APT31, also known as Zirconium, is a Chinese state-sponsored hacking group that has been active since at least early 2016, and has historically targeted foreign companies to steal intellectual property, however, it has also targeted diplomatic entities in the past. According to a Microsoft threat analyst, the group has seen a surge of activity recently and has been very active over the past 45 days.
APT35, also known as Newscaster, is a Iranian cyber-espionage sponsored by the Iranian government. The group has been active since 2014 and has typically targeted the US and Middle Eastern militaries, diplomatic and government personnel, organizations in the media, energy and defense industrial bases (DIB), and the engineering, business services, and telecommunications sectors.
APT35 had also targeted the Trump campaign staff last year. The 2019 attacks were spotted by Microsoft.
Several cyber-security companies, including both Google and Microsoft, provide free security tools for election officials and campaign staff.
A spokesperson for the Biden campaign told ZDNet that they were aware of the attacks detailed in Google’s disclosure today.
“We have known from the beginning of our campaign that we would be subject to such attacks and we are prepared for them,” the Biden campaign said. “Biden for President takes cybersecurity seriously, we will remain vigilant against these threats, and will ensure that the campaign’s assets are secured.”
A representative for the Trump campaign has not returned a request for comment on Google’s latest disclosures.
The fact that these attacks are taking place is not a surprise for cyber-security industry experts.
“Senior officials have consistently provided warnings that countries beyond just Russia have attempted to interfere or influence US elections. And those actors have been proven to regularly target the U.S. government and broad swaths of the U.S. economy, so further evidence of targeting elections is unfortunately unsurprising,” Graham Brookie, Managing Editor & Director at the Atlantic Council’s Digital Forensic Research Lab (DFRLab), told ZDNet today.
“Other countries saw the catastrophic success of Russian cyber-enabled influence operations targeting US elections in 2016, and have shown an increased willingness to adopt that approach in elections — not just in the United States, but around the world,” Brookie added.
For example, Iran is a known entity that often engages in social media influence operations, and would without any doubt not hesitate to use any information that it may gleam from hacking a presidential campaign’s internal emails.

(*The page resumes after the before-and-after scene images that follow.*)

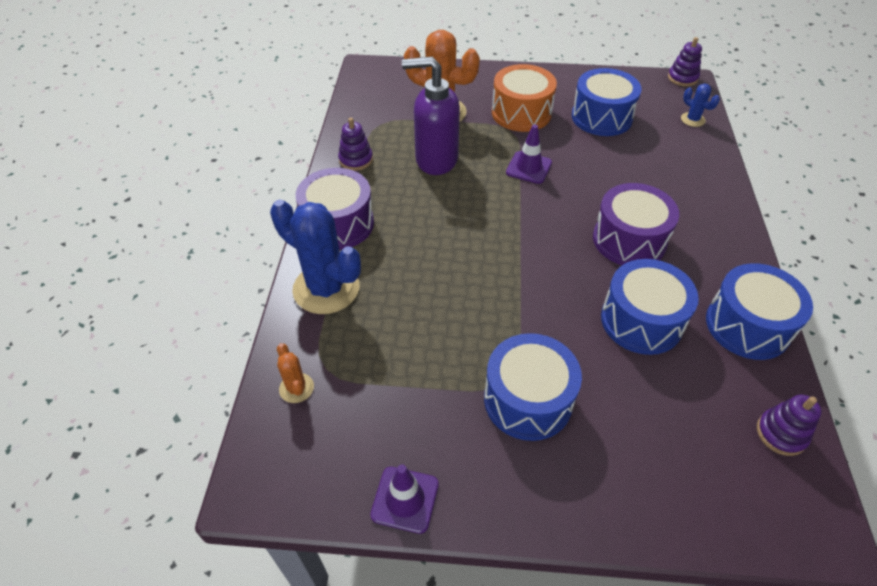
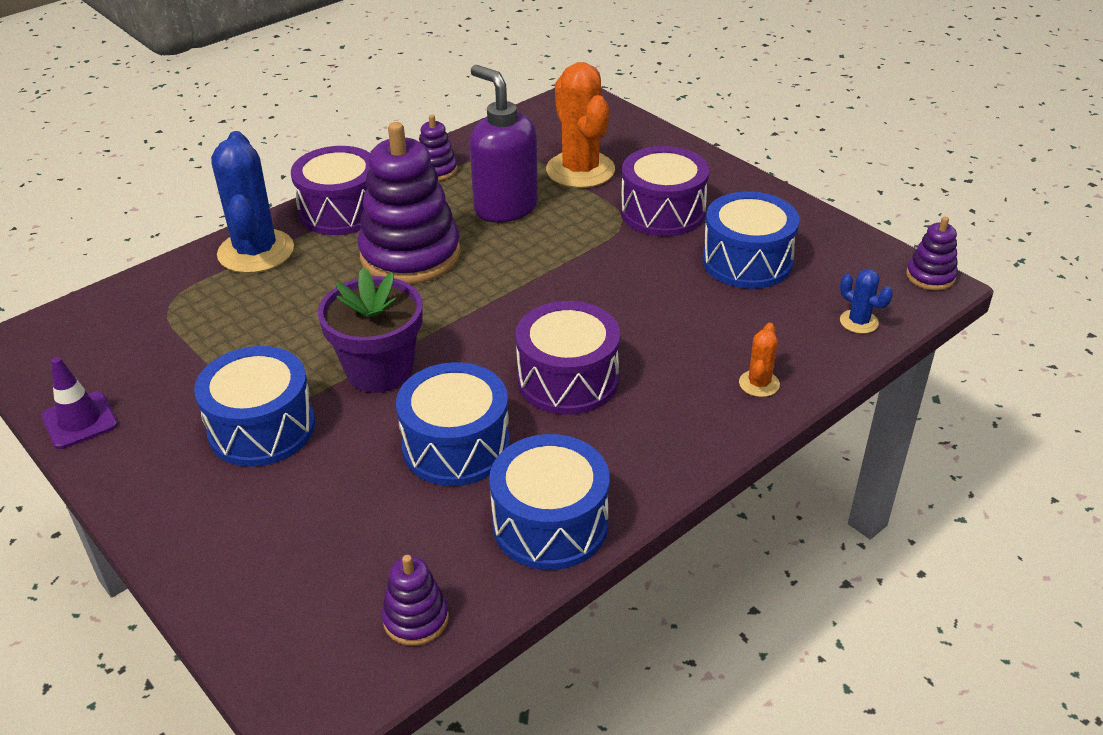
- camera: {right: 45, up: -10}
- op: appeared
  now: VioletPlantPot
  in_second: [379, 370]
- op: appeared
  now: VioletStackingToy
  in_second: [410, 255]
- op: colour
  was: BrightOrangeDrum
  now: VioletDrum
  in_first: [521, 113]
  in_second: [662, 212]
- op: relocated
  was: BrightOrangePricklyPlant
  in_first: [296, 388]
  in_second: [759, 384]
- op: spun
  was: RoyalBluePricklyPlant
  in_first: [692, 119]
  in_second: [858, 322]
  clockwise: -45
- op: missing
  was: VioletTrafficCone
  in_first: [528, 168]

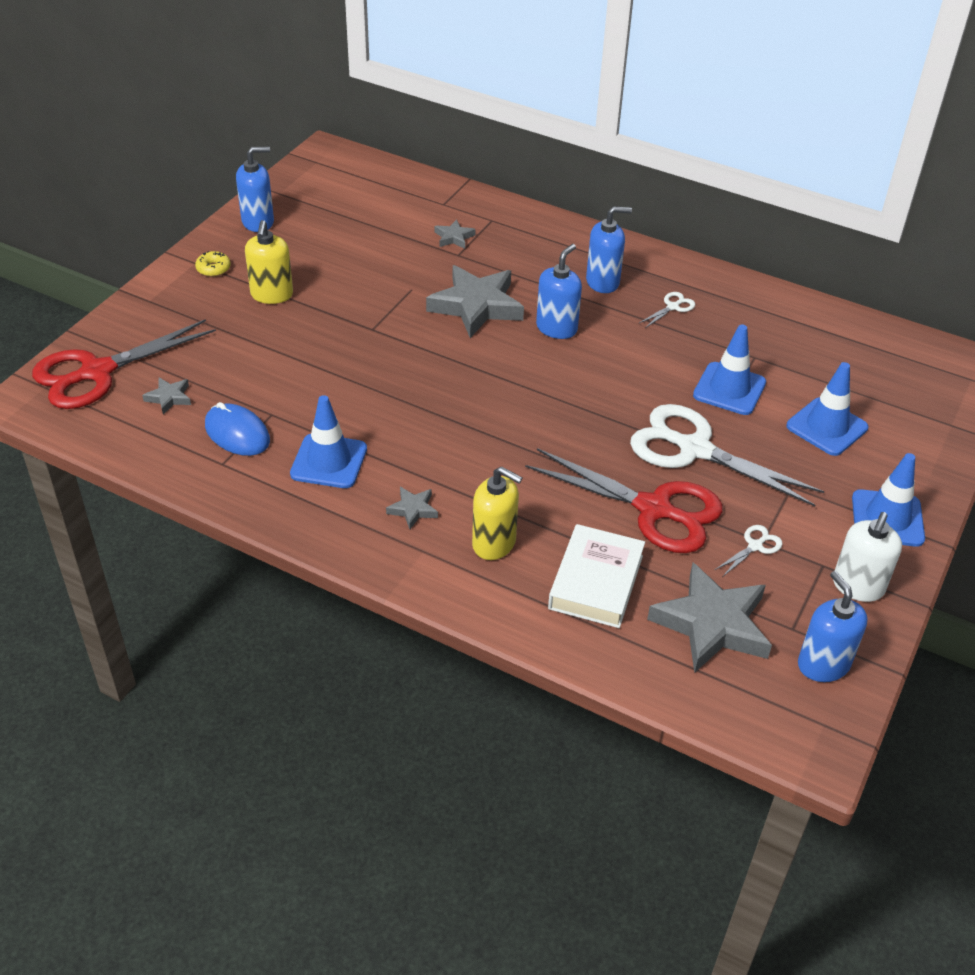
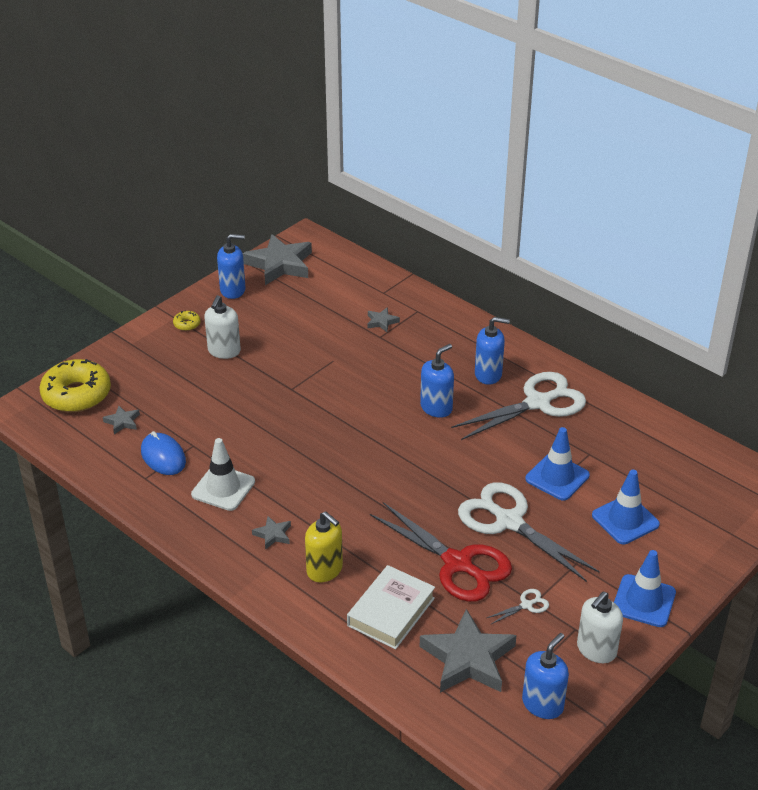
- camera: {right: 15, up: -5}
- op: exchanged
  was: ScarletPairOfScissors
  now: GoldenDoughnut
  in_first: [97, 372]
  in_second: [76, 395]
- op: colour
  was: RoyalBlueTrafficCone
  now: WhiteTrafficCone
  in_first: [329, 461]
  in_second: [223, 488]
- op: colour
  was: GoldenSoapPump
  now: WhiteSoapPump
  in_first: [272, 295]
  in_second: [224, 351]
- op: relocated
  was: GreyFivePointedStar
  in_first: [476, 306]
  in_second: [280, 264]
- op: size
  was: WhitePairOfScissors
  in_first: [673, 307]
  in_second: [538, 403]
  ratio: 2.5
- op: spun
  was: RoyalBlueSoapPump
  in_first: [823, 664]
  in_second: [543, 704]
  clockwise: 45

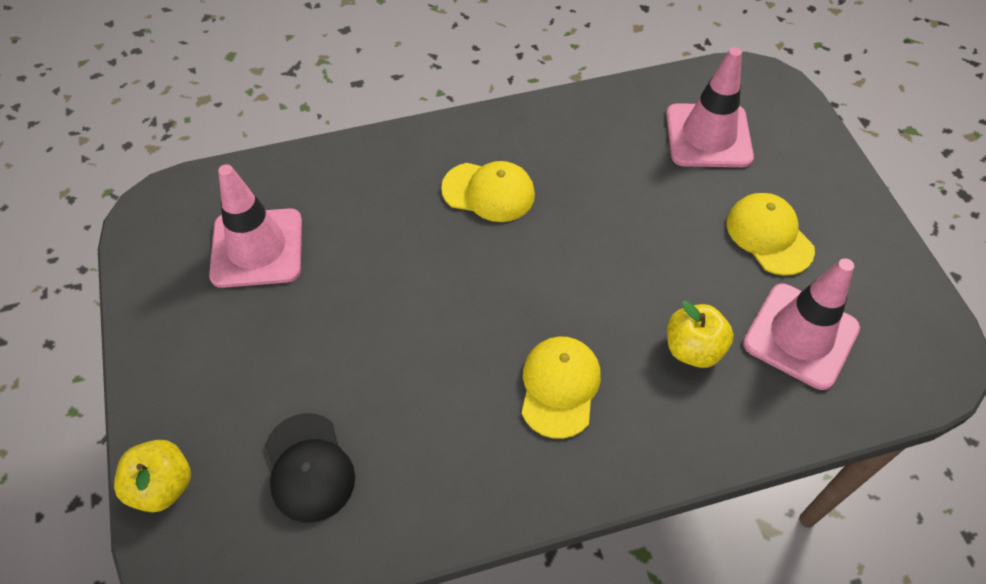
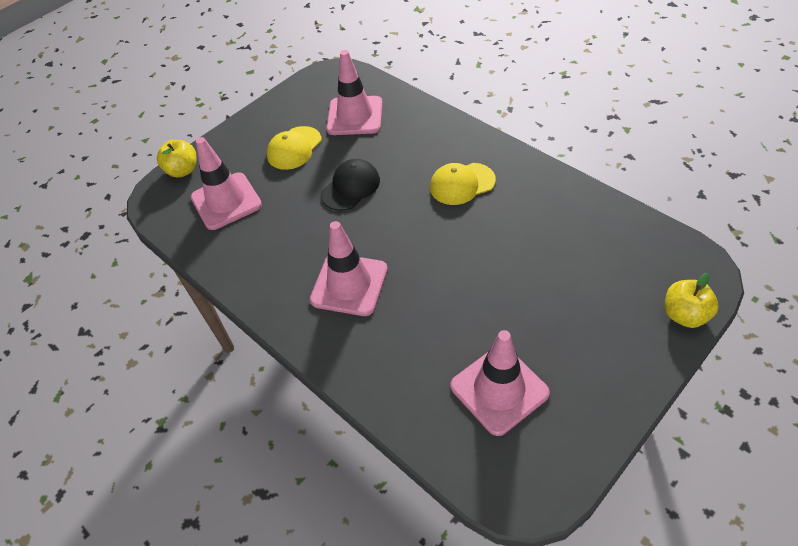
- camera: {right: -115, up: -5}
- op: relocated
  was: GoldenAppleFruit
  in_first: [693, 349]
  in_second: [183, 170]
- op: exchanged
  was: GoldenBaseballCap
  now: RosyTrafficCone
  in_first: [488, 192]
  in_second: [349, 284]
- op: relocated
  was: JetBlackBaseballCap
  in_first: [309, 467]
  in_second: [351, 187]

Similarly, Chinese hackers have historically targeted anti-Chinese parties in regions like Hong Kong and Taiwan, and have used information stolen in these hacking campaigns to boost its political power in the two regions.
It is unclear if Chinese and Iranian hackers are looking for information they may abuse in a public fashion — like Russia did with the DNC hack and the Guccifer 2.0 persona — or if they’re just looking to passively observe how campaigns are going and collect information for future political decisions, rather than meant to alter the outcome of US presidential elections.